Among the many components of humanoid robots, joint actuators undoubtedly play a crucial role, particularly in several key areas:

• Firstly, the large quantity of joint actuators required for humanoid robots results in a high proportion of bill of materials (BOM) cost. A full-sized humanoid robot typically has dozens of degrees of freedom, and each degree of freedom requires a joint actuator. For example, Tesla’s Optimus humanoid robot has more than 28 rotary and linear actuators, while its dexterous hand may contain even more miniature actuators. This enormous demand per machine makes joint actuators a major component of the hardware cost structure for humanoid robots. According to our recent research report Humanoid Robots – 2025, joint actuators typically account for >30% of the overall BOM cost in a high-configuration humanoid robot (including 5-fingered dexterous hands, high-computing chips, high-end sensors). The share can be more than 50% in some basic versions without dexterous hands and high-end sensors. This means the cost and supply capacity of joint actuators directly affect the cost efficiency and scale-up feasibility of humanoid robots.
• Secondly, joints are core components of robotic locomotion, closely related to the stability and safety of robots during operation. The performance of joint actuators directly determines the motion smoothness, precision control, and dynamic response capability of robots. High-performance joints are preconditions in preventing jitter, instability, or even falls. The reliability and safety of joints are crucial, as the failure of any single joint could lead to overall functional damage or even safety incidents.
• At the same time, different joint positions have varying requirements for size and performance. Different joints of humanoid robots (such as shoulders, elbows, wrists, hips, knees, ankles, etc.) have different requirements for range of motion, load capacity, precision, response speed, and more. For example, leg joints responsible for supporting body weight and large-amplitude movements need to output greater torque and have higher rigidity, while arm and wrist joints responsible for fine operations have higher requirements for lightweight design, compactness, and positioning accuracy. This differentiated demand makes the design and selection of joint actuators extremely challenging. Customized or serialized development is required for different positions, resulting in high research and manufacturing costs in the absence of scaled demand.

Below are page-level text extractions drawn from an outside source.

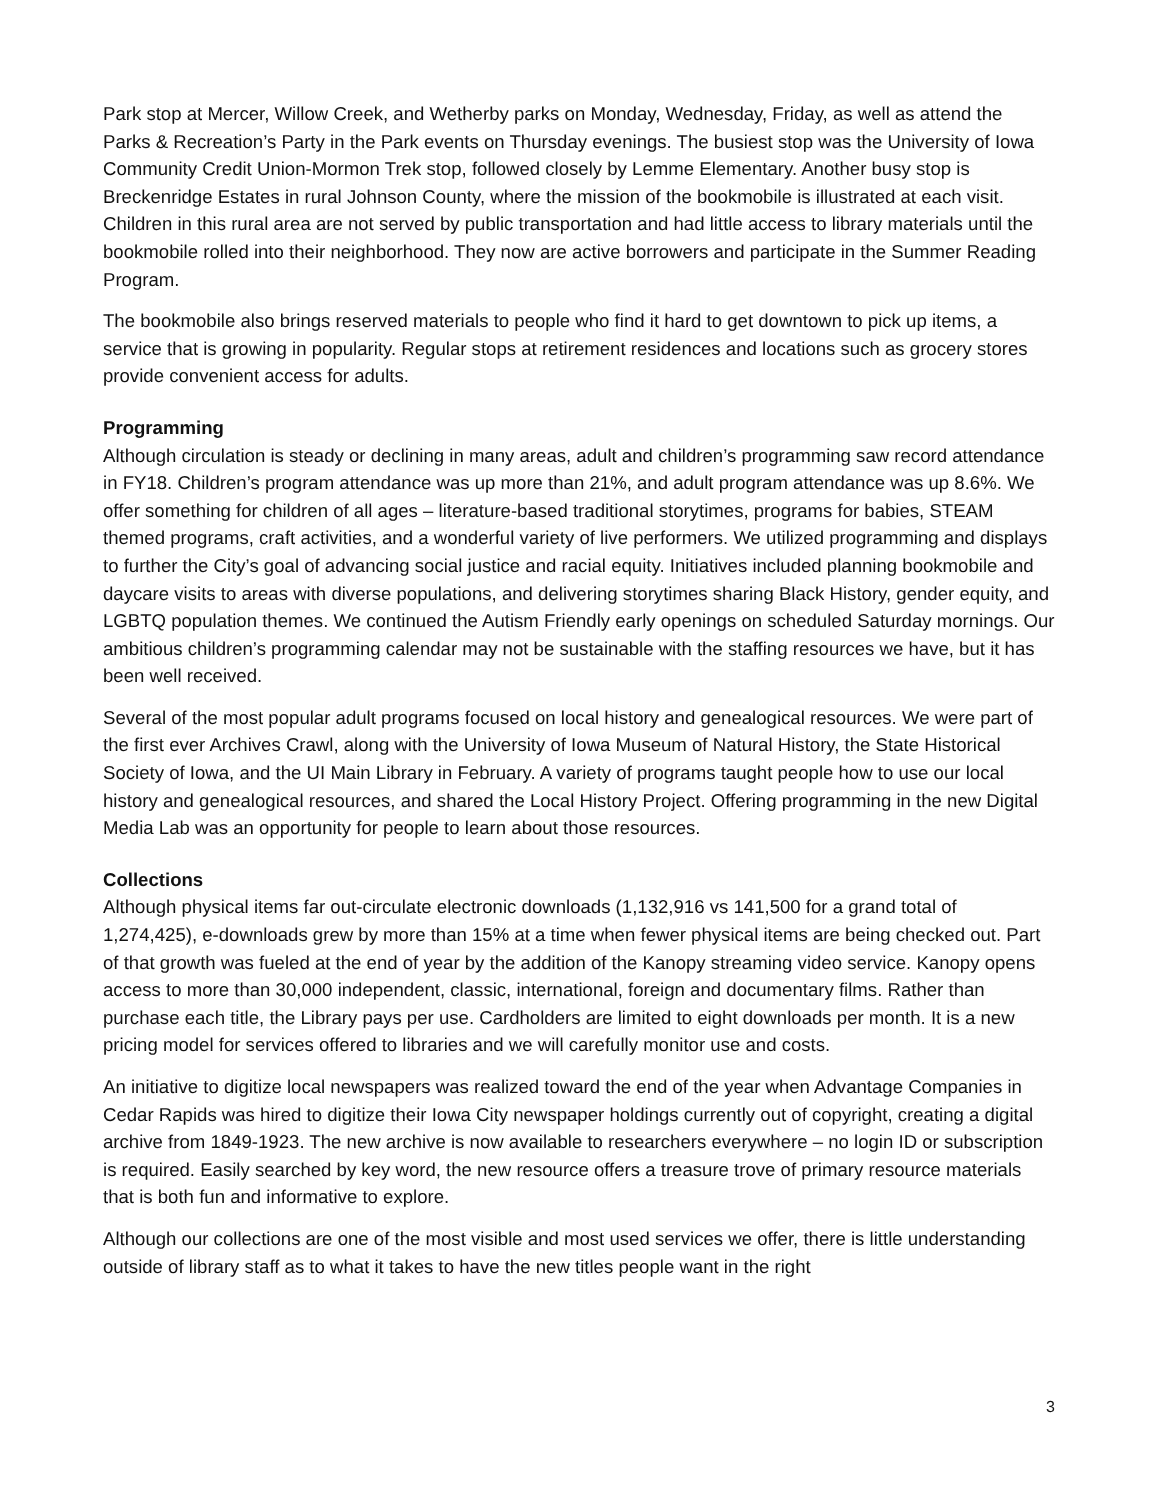Park stop at Mercer, Willow Creek, and Wetherby parks on Monday, Wednesday, Friday, as well as attend the Parks & Recreation’s Party in the Park events on Thursday evenings. The busiest stop was the University of Iowa Community Credit Union-Mormon Trek stop, followed closely by Lemme Elementary. Another busy stop is Breckenridge Estates in rural Johnson County, where the mission of the bookmobile is illustrated at each visit. Children in this rural area are not served by public transportation and had little access to library materials until the bookmobile rolled into their neighborhood. They now are active borrowers and participate in the Summer Reading Program.
The bookmobile also brings reserved materials to people who find it hard to get downtown to pick up items, a service that is growing in popularity. Regular stops at retirement residences and locations such as grocery stores provide convenient access for adults.
Programming
Although circulation is steady or declining in many areas, adult and children’s programming saw record attendance in FY18. Children’s program attendance was up more than 21%, and adult program attendance was up 8.6%. We offer something for children of all ages – literature-based traditional storytimes, programs for babies, STEAM themed programs, craft activities, and a wonderful variety of live performers. We utilized programming and displays to further the City’s goal of advancing social justice and racial equity. Initiatives included planning bookmobile and daycare visits to areas with diverse populations, and delivering storytimes sharing Black History, gender equity, and LGBTQ population themes. We continued the Autism Friendly early openings on scheduled Saturday mornings. Our ambitious children’s programming calendar may not be sustainable with the staffing resources we have, but it has been well received.
Several of the most popular adult programs focused on local history and genealogical resources. We were part of the first ever Archives Crawl, along with the University of Iowa Museum of Natural History, the State Historical Society of Iowa, and the UI Main Library in February. A variety of programs taught people how to use our local history and genealogical resources, and shared the Local History Project. Offering programming in the new Digital Media Lab was an opportunity for people to learn about those resources.
Collections
Although physical items far out-circulate electronic downloads (1,132,916 vs 141,500 for a grand total of 1,274,425), e-downloads grew by more than 15% at a time when fewer physical items are being checked out. Part of that growth was fueled at the end of year by the addition of the Kanopy streaming video service. Kanopy opens access to more than 30,000 independent, classic, international, foreign and documentary films. Rather than purchase each title, the Library pays per use. Cardholders are limited to eight downloads per month. It is a new pricing model for services offered to libraries and we will carefully monitor use and costs.
An initiative to digitize local newspapers was realized toward the end of the year when Advantage Companies in Cedar Rapids was hired to digitize their Iowa City newspaper holdings currently out of copyright, creating a digital archive from 1849-1923. The new archive is now available to researchers everywhere – no login ID or subscription is required. Easily searched by key word, the new resource offers a treasure trove of primary resource materials that is both fun and informative to explore.
Although our collections are one of the most visible and most used services we offer, there is little understanding outside of library staff as to what it takes to have the new titles people want in the right
3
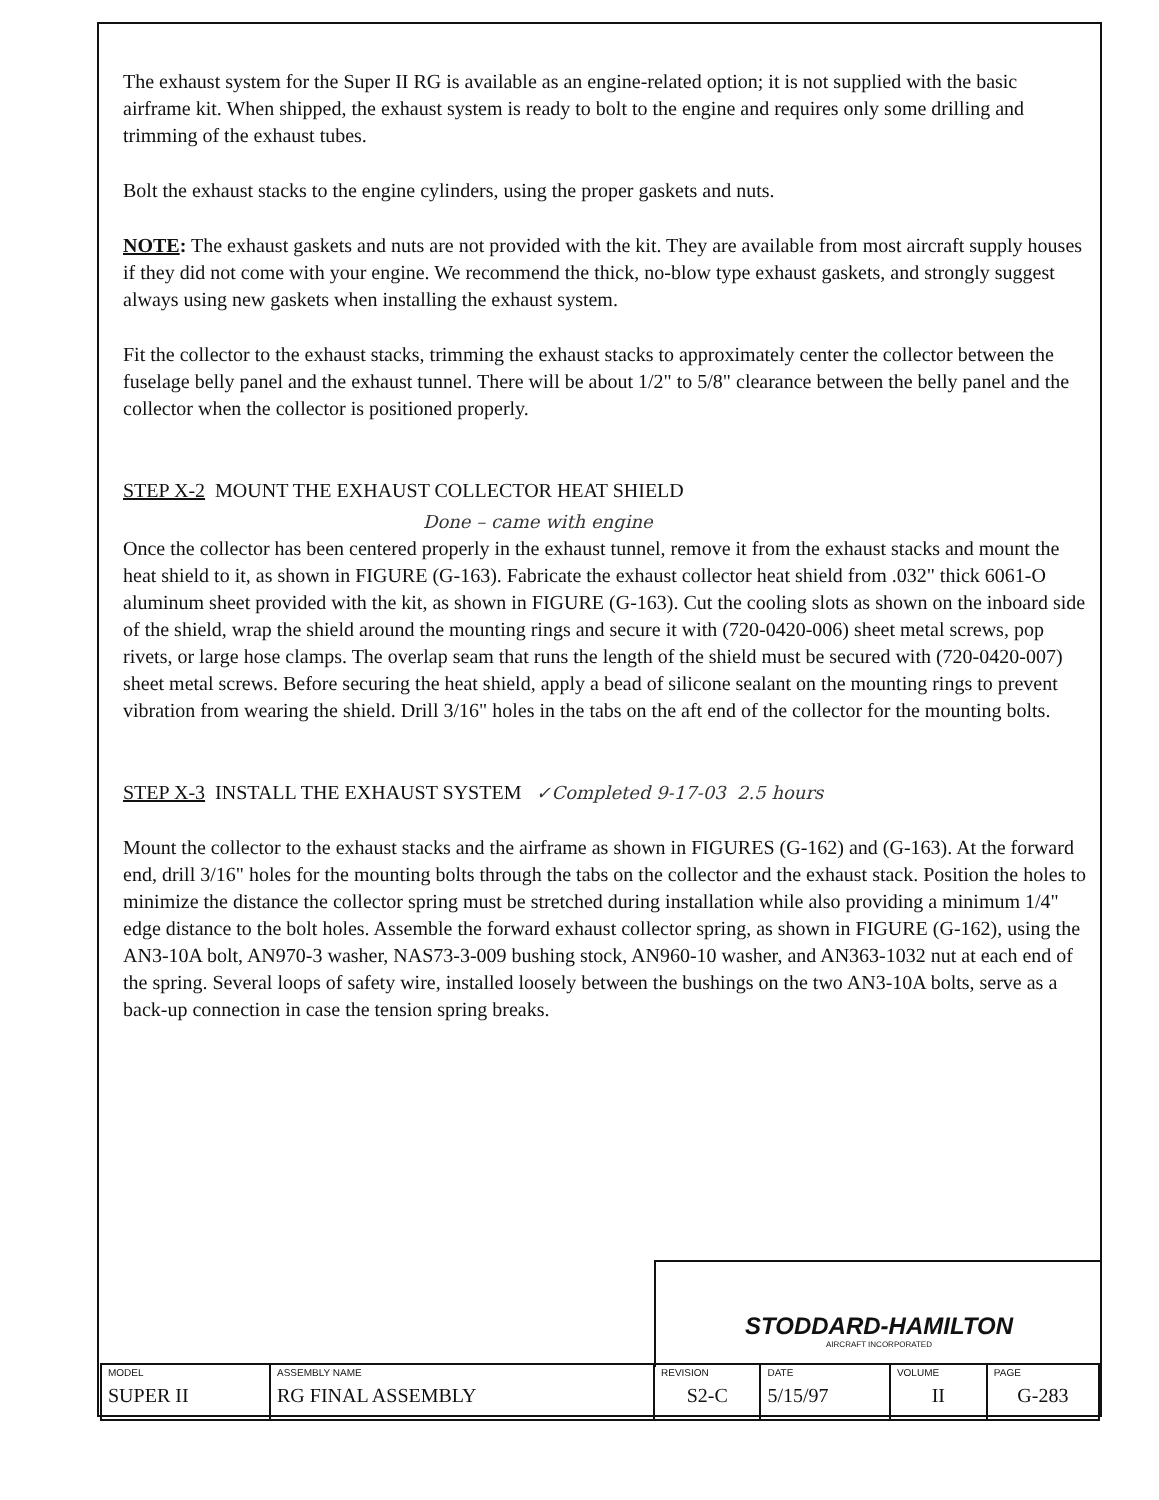The exhaust system for the Super II RG is available as an engine-related option; it is not supplied with the basic airframe kit. When shipped, the exhaust system is ready to bolt to the engine and requires only some drilling and trimming of the exhaust tubes.
Bolt the exhaust stacks to the engine cylinders, using the proper gaskets and nuts.
NOTE: The exhaust gaskets and nuts are not provided with the kit. They are available from most aircraft supply houses if they did not come with your engine. We recommend the thick, no-blow type exhaust gaskets, and strongly suggest always using new gaskets when installing the exhaust system.
Fit the collector to the exhaust stacks, trimming the exhaust stacks to approximately center the collector between the fuselage belly panel and the exhaust tunnel. There will be about 1/2" to 5/8" clearance between the belly panel and the collector when the collector is positioned properly.
STEP X-2 MOUNT THE EXHAUST COLLECTOR HEAT SHIELD
Done – came with engine
Once the collector has been centered properly in the exhaust tunnel, remove it from the exhaust stacks and mount the heat shield to it, as shown in FIGURE (G-163). Fabricate the exhaust collector heat shield from .032" thick 6061-O aluminum sheet provided with the kit, as shown in FIGURE (G-163). Cut the cooling slots as shown on the inboard side of the shield, wrap the shield around the mounting rings and secure it with (720-0420-006) sheet metal screws, pop rivets, or large hose clamps. The overlap seam that runs the length of the shield must be secured with (720-0420-007) sheet metal screws. Before securing the heat shield, apply a bead of silicone sealant on the mounting rings to prevent vibration from wearing the shield. Drill 3/16" holes in the tabs on the aft end of the collector for the mounting bolts.
STEP X-3 INSTALL THE EXHAUST SYSTEM ✓Completed 9-17-03 2.5 hours
Mount the collector to the exhaust stacks and the airframe as shown in FIGURES (G-162) and (G-163). At the forward end, drill 3/16" holes for the mounting bolts through the tabs on the collector and the exhaust stack. Position the holes to minimize the distance the collector spring must be stretched during installation while also providing a minimum 1/4" edge distance to the bolt holes. Assemble the forward exhaust collector spring, as shown in FIGURE (G-162), using the AN3-10A bolt, AN970-3 washer, NAS73-3-009 bushing stock, AN960-10 washer, and AN363-1032 nut at each end of the spring. Several loops of safety wire, installed loosely between the bushings on the two AN3-10A bolts, serve as a back-up connection in case the tension spring breaks.
STODDARD-HAMILTON
AIRCRAFT INCORPORATED
| MODEL SUPER II | ASSEMBLY NAME RG FINAL ASSEMBLY | REVISION S2-C | DATE 5/15/97 | VOLUME II | PAGE G-283 |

Technical requirements of humanoid joint actuators

Although there are structural similarities between humanoid robot joints and collaborative robot joints, there are still many differentiated requirements that pose higher performance demands.

Among these, lightweight and miniaturization are primary goals and, as a result, high-torque density actuators are preferred. Lightweight joints help cut system weight, enhance flexibility, and reduce the energy consumption of joints, thereby improving battery life. The anthropomorphic requirements arising from high adaptability to human world mean that humanoid robot joints need human-like dimensions. For example humanoid robots are expected to perfectly fit in the space designed for a human and be capable to use tools designed for human. Therefore, humanoid robot joints require highly compact designs that tightly integrate relevant components such as motors, gearboxes, drives, encoders, and even sensors into a single module.

Low energy consumption and low temperature rise are critical, especially for humanoid robots with numerous joints but limited battery space. The energy utilization and heat dissipation capabilities of joints directly affect their endurance and overall performance. Additionally, humanoid robots should be able to react in real-time within complex changeable environments, which increases the requirements for joint dynamic control and adaptability. This poses higher challenges for joints’ peak torque and control algorithms.

Due to these differentiated technical requirements, in the early stages of development there was a relative lack of standardized, low-cost joint products that fully adapt to humanoid robots on the market. Instead, many humanoid robot vendors chose to invest in designing and even manufacturing joint actuators themselves to meet the specific needs of their products.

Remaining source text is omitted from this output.